Aforementioned expert Ian Kemish is more sceptical about this list, however. His research has revealed that the extent of Chinese involvement in PNG is ‘usually greatly exaggerated’. For although the Chinese like to talk about their good deeds, in reality, the People’s Republic ‘has invested very little in Papua New Guinea’s development’. Among the projects that made it into the news in the past were also a number of more dubious ones, such as the development of Daru Island, one of the Torres Strait islands between Australia and PNG. All of a sudden, on this island of just 15 square kilometres, a Chinese company was planning to build a new city with a commercial and industrial zone as well as a port. Moreover, talks were ongoing about a ‘comprehensive multi-functional fishery industrial park’, despite the fact that fishing is strictly regulated in the waters of the Torres Strait.
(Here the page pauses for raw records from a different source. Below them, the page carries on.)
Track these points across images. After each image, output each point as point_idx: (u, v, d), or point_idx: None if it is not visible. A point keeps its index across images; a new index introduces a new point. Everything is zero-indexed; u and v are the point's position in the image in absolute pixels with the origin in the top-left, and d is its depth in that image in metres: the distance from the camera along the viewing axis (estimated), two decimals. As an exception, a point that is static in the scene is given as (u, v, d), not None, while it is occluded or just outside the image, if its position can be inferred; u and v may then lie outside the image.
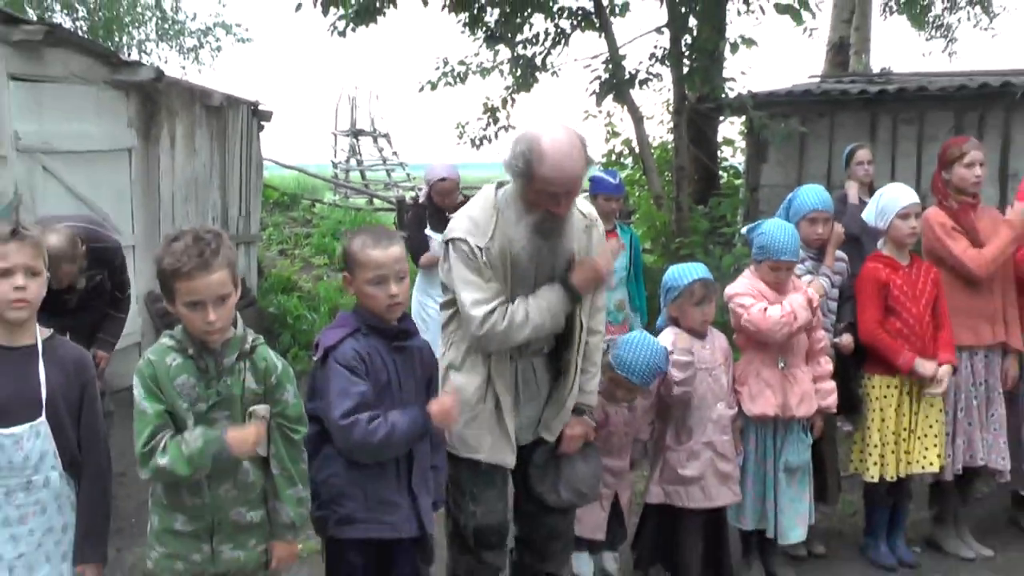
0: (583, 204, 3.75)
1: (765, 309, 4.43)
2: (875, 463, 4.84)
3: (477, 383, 3.59)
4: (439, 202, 6.84)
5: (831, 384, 4.69)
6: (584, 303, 3.68)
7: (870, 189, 6.68)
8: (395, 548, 3.40)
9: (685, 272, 4.43)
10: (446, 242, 3.57)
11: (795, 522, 4.64)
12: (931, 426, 4.81)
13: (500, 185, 3.61)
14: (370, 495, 3.30)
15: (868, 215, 4.98)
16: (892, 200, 4.86)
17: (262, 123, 10.67)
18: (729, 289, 4.64)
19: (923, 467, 4.81)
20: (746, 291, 4.55)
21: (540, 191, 3.39)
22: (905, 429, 4.83)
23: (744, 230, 4.82)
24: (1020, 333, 5.11)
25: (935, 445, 4.80)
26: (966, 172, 4.95)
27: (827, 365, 4.72)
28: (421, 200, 7.23)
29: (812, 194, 4.97)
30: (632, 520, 4.79)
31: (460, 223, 3.54)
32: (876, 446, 4.84)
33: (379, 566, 3.43)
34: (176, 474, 2.85)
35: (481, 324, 3.44)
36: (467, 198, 7.23)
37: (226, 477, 2.99)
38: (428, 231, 6.87)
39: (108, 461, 3.11)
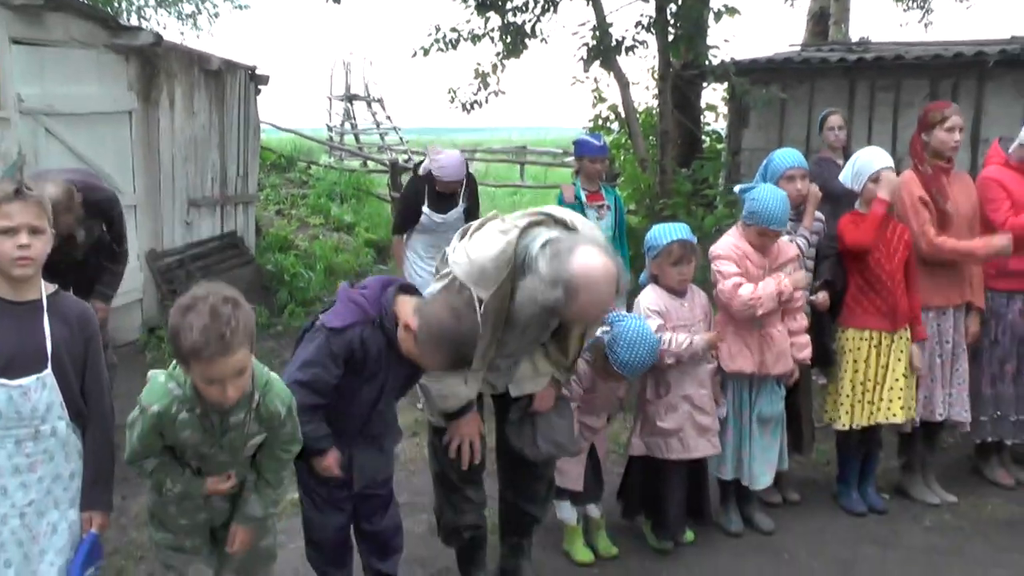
0: None
1: (739, 285, 4.46)
2: (846, 412, 4.94)
3: None
4: (440, 189, 6.66)
5: (806, 338, 4.76)
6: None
7: (844, 153, 6.71)
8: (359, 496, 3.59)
9: (665, 232, 4.43)
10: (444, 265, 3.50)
11: (764, 469, 4.76)
12: (898, 379, 4.89)
13: (522, 233, 3.32)
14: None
15: (844, 177, 5.02)
16: (866, 163, 4.91)
17: (259, 87, 10.57)
18: (714, 248, 4.66)
19: (887, 417, 4.90)
20: (729, 253, 4.56)
21: (564, 320, 3.39)
22: (871, 380, 4.92)
23: (737, 189, 4.82)
24: (982, 291, 5.20)
25: (900, 397, 4.89)
26: (946, 136, 4.98)
27: (802, 321, 4.78)
28: (422, 173, 6.81)
29: (787, 154, 5.04)
30: (616, 471, 4.86)
31: (470, 270, 3.32)
32: (848, 396, 4.94)
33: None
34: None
35: None
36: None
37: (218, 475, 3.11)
38: (425, 208, 6.69)
39: (112, 412, 3.13)
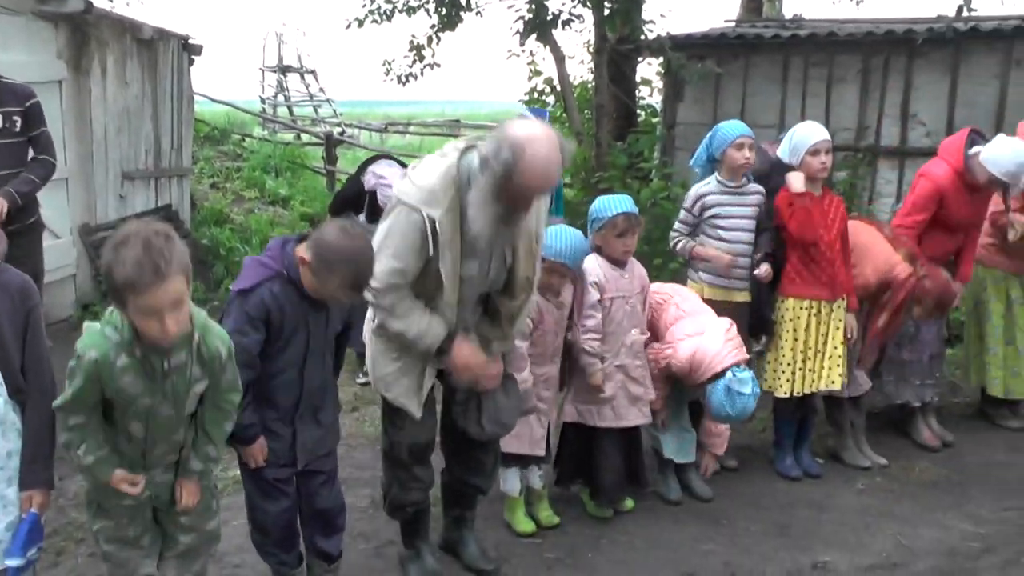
0: None
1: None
2: (788, 380, 5.04)
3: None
4: (381, 203, 6.04)
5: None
6: (520, 266, 3.62)
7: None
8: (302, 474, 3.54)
9: (611, 204, 4.45)
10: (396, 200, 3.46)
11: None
12: (836, 347, 4.99)
13: (463, 153, 3.40)
14: (266, 421, 3.39)
15: (782, 151, 5.06)
16: (803, 138, 4.95)
17: (192, 57, 10.34)
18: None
19: (827, 385, 5.00)
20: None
21: (515, 193, 3.31)
22: (812, 348, 5.01)
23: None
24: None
25: (838, 365, 4.99)
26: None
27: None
28: (367, 188, 6.30)
29: (734, 125, 5.07)
30: (552, 440, 4.88)
31: (416, 191, 3.36)
32: (788, 364, 5.03)
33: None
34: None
35: (383, 293, 3.44)
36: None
37: (161, 439, 2.96)
38: (361, 217, 6.30)
39: (53, 388, 3.01)
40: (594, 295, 4.41)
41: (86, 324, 2.87)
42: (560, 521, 4.57)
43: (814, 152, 4.89)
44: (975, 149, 5.24)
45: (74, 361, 2.75)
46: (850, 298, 5.06)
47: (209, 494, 3.20)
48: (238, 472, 4.84)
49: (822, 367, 5.01)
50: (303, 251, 3.19)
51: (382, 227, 3.46)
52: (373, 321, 3.65)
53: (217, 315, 3.18)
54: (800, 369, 5.02)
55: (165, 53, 9.70)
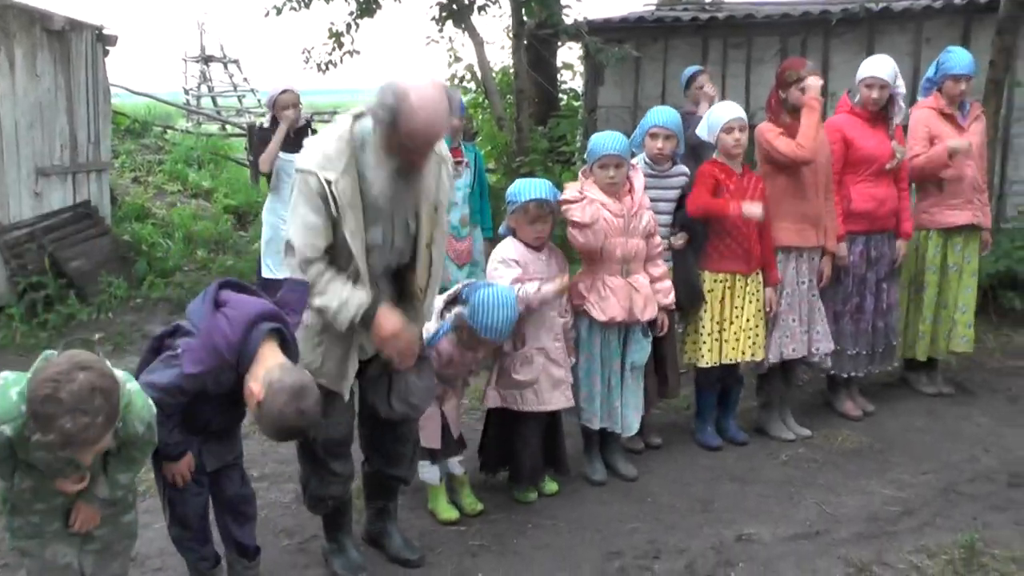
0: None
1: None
2: (708, 350, 5.08)
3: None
4: (282, 117, 6.64)
5: (668, 284, 4.81)
6: (422, 233, 3.57)
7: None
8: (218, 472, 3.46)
9: (524, 190, 4.38)
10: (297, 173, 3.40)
11: (634, 415, 4.82)
12: (748, 320, 5.05)
13: (356, 118, 3.41)
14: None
15: (700, 131, 5.10)
16: (717, 117, 5.03)
17: (107, 48, 10.01)
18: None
19: (740, 356, 5.07)
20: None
21: (404, 143, 3.26)
22: (727, 319, 5.07)
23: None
24: (835, 236, 5.36)
25: (749, 337, 5.07)
26: (800, 96, 5.08)
27: (663, 267, 4.82)
28: (267, 125, 7.04)
29: (656, 112, 5.09)
30: (477, 428, 4.86)
31: (311, 156, 3.36)
32: (708, 335, 5.07)
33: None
34: None
35: (303, 267, 3.37)
36: (309, 124, 7.07)
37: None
38: (281, 154, 6.61)
39: None
40: (513, 271, 4.33)
41: (1, 377, 2.71)
42: (485, 508, 4.49)
43: (728, 130, 4.94)
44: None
45: None
46: (769, 272, 5.10)
47: (125, 490, 3.08)
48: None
49: (738, 339, 5.05)
50: (257, 379, 2.99)
51: (291, 197, 3.44)
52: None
53: (141, 312, 3.05)
54: (718, 340, 5.07)
55: (78, 44, 9.36)
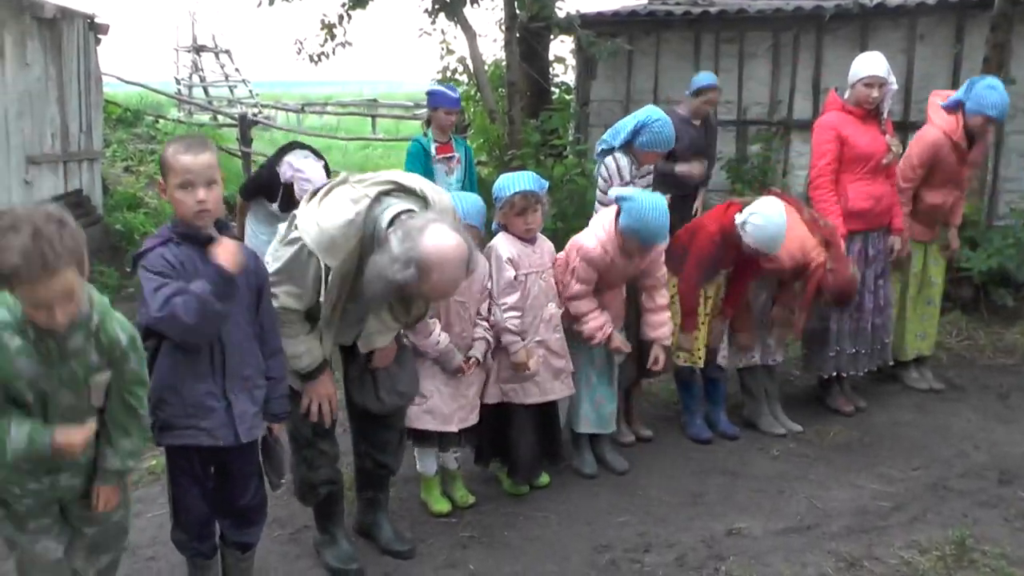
0: None
1: (593, 312, 4.56)
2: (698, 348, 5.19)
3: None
4: (297, 196, 5.78)
5: (664, 316, 4.80)
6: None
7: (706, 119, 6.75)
8: (229, 453, 3.27)
9: (509, 183, 4.36)
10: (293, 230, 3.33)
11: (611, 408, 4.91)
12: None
13: (372, 204, 3.23)
14: (187, 399, 3.14)
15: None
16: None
17: (99, 37, 9.96)
18: (582, 242, 4.58)
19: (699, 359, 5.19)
20: (594, 259, 4.52)
21: (412, 295, 3.29)
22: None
23: (613, 194, 4.68)
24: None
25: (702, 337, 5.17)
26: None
27: (665, 297, 4.83)
28: (283, 180, 6.11)
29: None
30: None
31: (318, 236, 3.22)
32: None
33: (219, 467, 3.35)
34: None
35: (280, 311, 3.38)
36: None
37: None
38: (274, 207, 6.34)
39: None
40: (509, 272, 4.31)
41: None
42: (476, 500, 4.49)
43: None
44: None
45: None
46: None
47: (133, 458, 3.01)
48: (151, 464, 4.71)
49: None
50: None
51: (282, 254, 3.35)
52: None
53: (132, 302, 3.00)
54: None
55: (69, 33, 9.32)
Australia controlled the British colony of Papua, the southeastern part of the island, from 1906, and at the end of the First World War, the former German colonial territory of German New Guinea also came under the Australian mandate.
Although it is unlikely that China will be able to conclude a similar security agreement with PNG to the one it signed with the Solomon Islands, it still has a foothold on the island nation, at least from an economic perspective. When it comes to the issue of security, however, PNG tends to sympathise with the US or Australia, something which, according to Keen, is partially rooted in its history. Australia controlled the British colony of Papua, the southeastern part of the island, from 1906 and at the end of the First World War, the former German colonial territory of German New Guinea also came under the Australian mandate. Although PNG declared independence in 1975, its ties with Australia remain close. In the current fiscal year alone, Australia has already granted over 600 million Australian dollars (equivalent to €365 million) in aid money to PNG. Australia, like the US, also helped the country to develop and improve the important Lombrum Naval Base on Manus Island. The naval facility was constructed by the United States in as early as 1944, that is during the Second World War.
For PNG, the foreign policy approach of ‘friend to all, enemy to none’ has thus worked successfully for a long time. It can therefore be assumed that the country will continue to pursue the same policy and use the competition between the US and China to its own advantage.